What is surprising: the market hasn't fallen apart. And the reason comes down to who's still buying.
A growing share of U.K. home sales are being driven by people who don't care what mortgage rates do. About a quarter of all transactions are cash deals - no lender, no rate sensitivity, no problem.
On top of that, many homeowners who are moving already locked in their borrowing before rates jumped. They're pressing ahead because the hard part - getting approved - is already done.
It's like a car running low on fuel but coasting downhill. The momentum is real, but it's not sustainable without a refill.

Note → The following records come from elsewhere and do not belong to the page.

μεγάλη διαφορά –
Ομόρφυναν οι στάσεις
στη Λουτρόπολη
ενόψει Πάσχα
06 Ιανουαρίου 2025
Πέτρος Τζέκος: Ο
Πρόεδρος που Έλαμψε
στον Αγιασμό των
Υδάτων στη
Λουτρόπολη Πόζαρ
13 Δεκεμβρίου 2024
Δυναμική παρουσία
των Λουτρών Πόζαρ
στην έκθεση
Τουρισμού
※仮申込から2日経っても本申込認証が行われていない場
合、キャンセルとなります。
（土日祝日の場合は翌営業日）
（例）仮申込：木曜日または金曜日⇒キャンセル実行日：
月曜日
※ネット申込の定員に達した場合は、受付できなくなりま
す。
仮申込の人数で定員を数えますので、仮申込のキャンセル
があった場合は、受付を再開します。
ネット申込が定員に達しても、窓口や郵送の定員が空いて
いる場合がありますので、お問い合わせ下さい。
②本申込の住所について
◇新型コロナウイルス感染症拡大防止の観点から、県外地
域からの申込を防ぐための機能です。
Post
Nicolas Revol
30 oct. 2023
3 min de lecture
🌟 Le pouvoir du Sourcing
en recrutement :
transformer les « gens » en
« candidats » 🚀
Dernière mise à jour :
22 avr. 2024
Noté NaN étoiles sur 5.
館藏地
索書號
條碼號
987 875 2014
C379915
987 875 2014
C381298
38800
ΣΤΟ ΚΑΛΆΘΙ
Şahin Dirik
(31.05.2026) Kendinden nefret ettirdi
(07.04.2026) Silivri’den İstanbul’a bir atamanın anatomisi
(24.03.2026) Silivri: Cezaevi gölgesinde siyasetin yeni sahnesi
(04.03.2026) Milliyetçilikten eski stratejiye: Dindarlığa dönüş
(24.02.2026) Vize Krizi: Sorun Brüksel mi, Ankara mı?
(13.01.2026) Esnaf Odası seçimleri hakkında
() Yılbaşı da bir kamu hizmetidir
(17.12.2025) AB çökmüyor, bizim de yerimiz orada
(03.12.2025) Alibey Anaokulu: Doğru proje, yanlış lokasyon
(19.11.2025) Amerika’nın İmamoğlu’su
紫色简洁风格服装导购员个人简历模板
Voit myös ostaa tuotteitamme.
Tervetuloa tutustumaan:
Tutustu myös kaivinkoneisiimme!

Zoopla's latest data paints a clear picture: inquiries from potential buyers fell 13% over the past year. Completed sales agreements slipped 2%. But the number of homes listed for sale actually grew by 6% - meaning sellers still want to move, even if buyers are harder to find.

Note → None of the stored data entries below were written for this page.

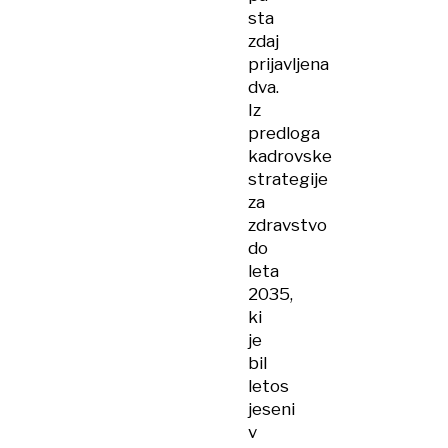
sta
zdaj
prijavljena
dva.
Iz
predloga
kadrovske
strategije
za
zdravstvo
do
leta
2035,
ki
je
bil
letos
jeseni
v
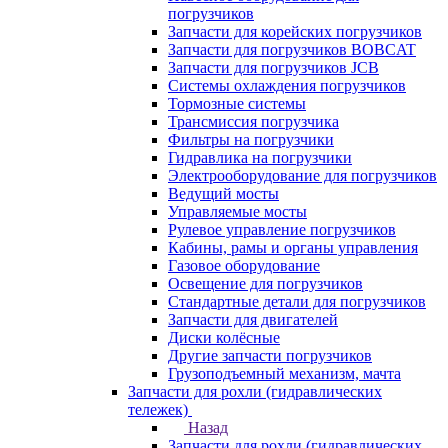
погрузчиков
Запчасти для корейских погрузчиков
Запчасти для погрузчиков BOBCAT
Запчасти для погрузчиков JCB
Системы охлаждения погрузчиков
Тормозные системы
Трансмиссия погрузчика
Фильтры на погрузчики
Гидравлика на погрузчики
Электрооборудование для погрузчиков
Ведущий мосты
Управляемые мосты
Рулевое управление погрузчиков
Кабины, рамы и органы управления
Газовое оборудование
Освещение для погрузчиков
Стандартные детали для погрузчиков
Запчасти для двигателей
Диски колёсные
Другие запчасти погрузчиков
Грузоподъемный механизм, мачта
Запчасти для рохли (гидравлических
тележек)
Назад
Запчасти для рохли (гидравлических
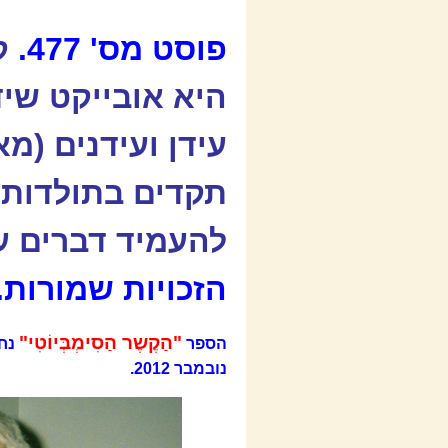
פוסט מס' 477.
קב
היא אובייקט שיד
תקדים בתולדות 
להעמיד דברים ע
הזכויות שמורות.
"הַקֶשֶר הַסִימְבְּיוֹטִי"
הספר
נובמבר 2012.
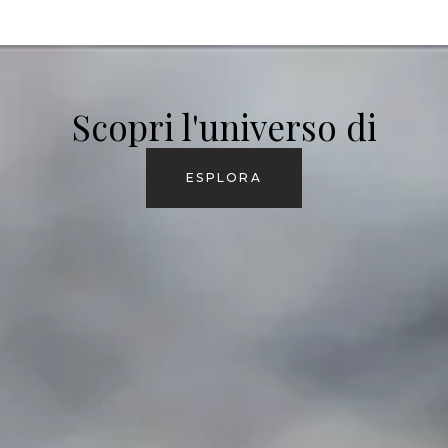
Scopri l'universo di
ESPLORA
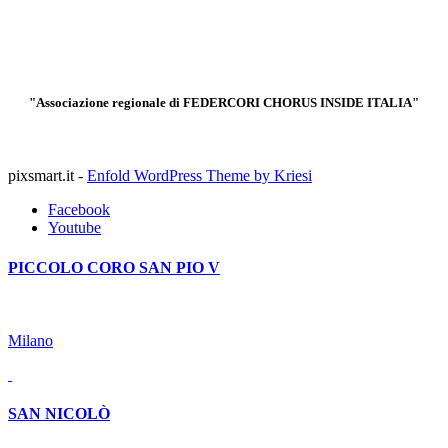
"Associazione regionale di FEDERCORI CHORUS INSIDE ITALIA"
pixsmart.it -
Enfold WordPress Theme by Kriesi
Facebook
Youtube
PICCOLO CORO SAN PIO V
Milano
SAN NICOLÒ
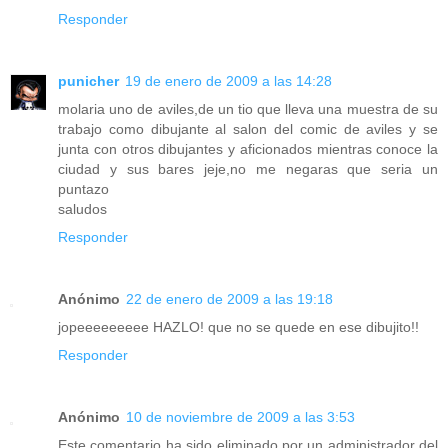
Responder
punicher
19 de enero de 2009 a las 14:28
molaria uno de aviles,de un tio que lleva una muestra de su
trabajo como dibujante al salon del comic de aviles y se
junta con otros dibujantes y aficionados mientras conoce la
ciudad y sus bares jeje,no me negaras que seria un
puntazo
saludos
Responder
Anónimo
22 de enero de 2009 a las 19:18
jopeeeeeeeee HAZLO! que no se quede en ese dibujito!!
Responder
Anónimo
10 de noviembre de 2009 a las 3:53
Este comentario ha sido eliminado por un administrador del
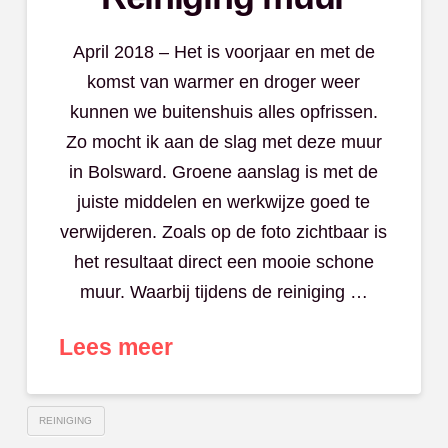
April 2018 – Het is voorjaar en met de
komst van warmer en droger weer
kunnen we buitenshuis alles opfrissen.
Zo mocht ik aan de slag met deze muur
in Bolsward. Groene aanslag is met de
juiste middelen en werkwijze goed te
verwijderen. Zoals op de foto zichtbaar is
het resultaat direct een mooie schone
muur. Waarbij tijdens de reiniging …
Lees meer
REINIGING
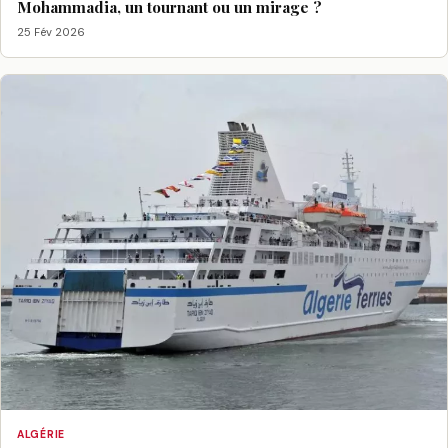
Mohammadia, un tournant ou un mirage ?
25 Fév 2026
ALGÉRIE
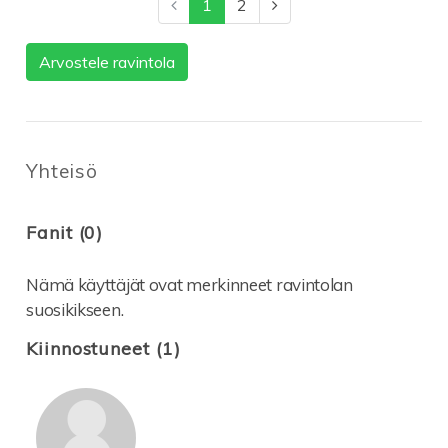
1
2
Arvostele ravintola
Yhteisö
Fanit (0)
Nämä käyttäjät ovat merkinneet ravintolan
suosikikseen.
Kiinnostuneet (1)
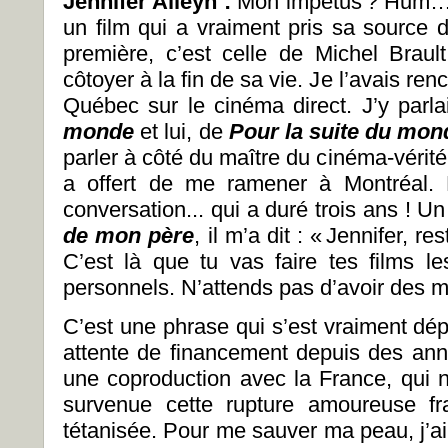
Jennifer Alleyn :
Mon impetus ? Hum… I
un film qui a vraiment pris sa source 
première, c’est celle de Michel Braul
côtoyer à la fin de sa vie. Je l’avais ren
Québec sur le cinéma direct. J’y parl
monde
et lui, de
Pour la suite du mon
parler à côté du maître du cinéma-vérité 
a offert de me ramener à Montréal.
conversation... qui a duré trois ans ! Un
de mon père
, il m’a dit : « Jennifer, r
C’est là que tu vas faire tes films le
personnels. N’attends pas d’avoir des mil
C’est une phrase qui s’est vraiment dép
attente de financement depuis des anné
une coproduction avec la France, qui n’
survenue cette rupture amoureuse fr
tétanisée. Pour me sauver ma peau, j’ai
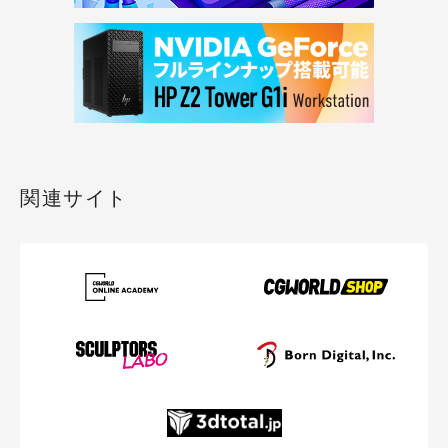
関連サイト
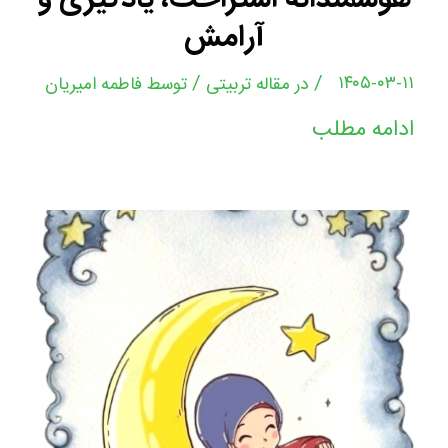
آرامش
/
/
۱۴۰۵-۰۳-۱۱
در
مقاله تربیتی
توسط
فاطمه امیریان
ادامه مطلب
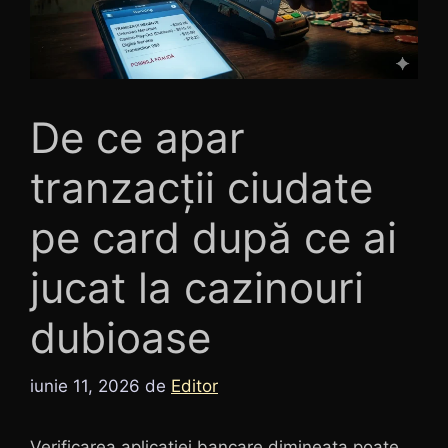
De ce apar
tranzacții ciudate
pe card după ce ai
jucat la cazinouri
dubioase
iunie 11, 2026
de
Editor
Verificarea aplicației bancare dimineața poate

Not every region is struggling equally. Northern Ireland posted the strongest price gains in the country - up 7.2% over the past year. Scotland rose 2.6%. The North West of England climbed 3.5%.
London and the South East, on the other hand, both saw prices dip by 0.2%. The pattern is familiar: cheaper areas are growing faster because there's still room for prices to run. The expensive markets? They've hit a ceiling that higher borrowing costs only reinforce.
Overall, UK home values are still rising - just barely. Annual growth sits at 1.3% nationally.
Swap rates - the wholesale interest rates that banks pay to fund home loans - have been climbing. That's forced banks to pull some of their best deals and reprice others higher.
The timing is rough. Global tension tied to the Middle East conflict has added uncertainty to financial markets, and that's feeding through to how lenders price risk.
Richard Donnell, who leads research at Zoopla, said the market is still moving but leaning harder on a narrower group of committed purchasers. Some early-stage shoppers are choosing to wait things out.
The U.K. housing market isn't crashing. But it's becoming a two-speed system - one group of buyers pushing ahead regardless of rates, and another group parked on the sidelines waiting for conditions to improve.
If swap rates keep climbing, that second group only gets bigger. And the first group can only carry the market for so long.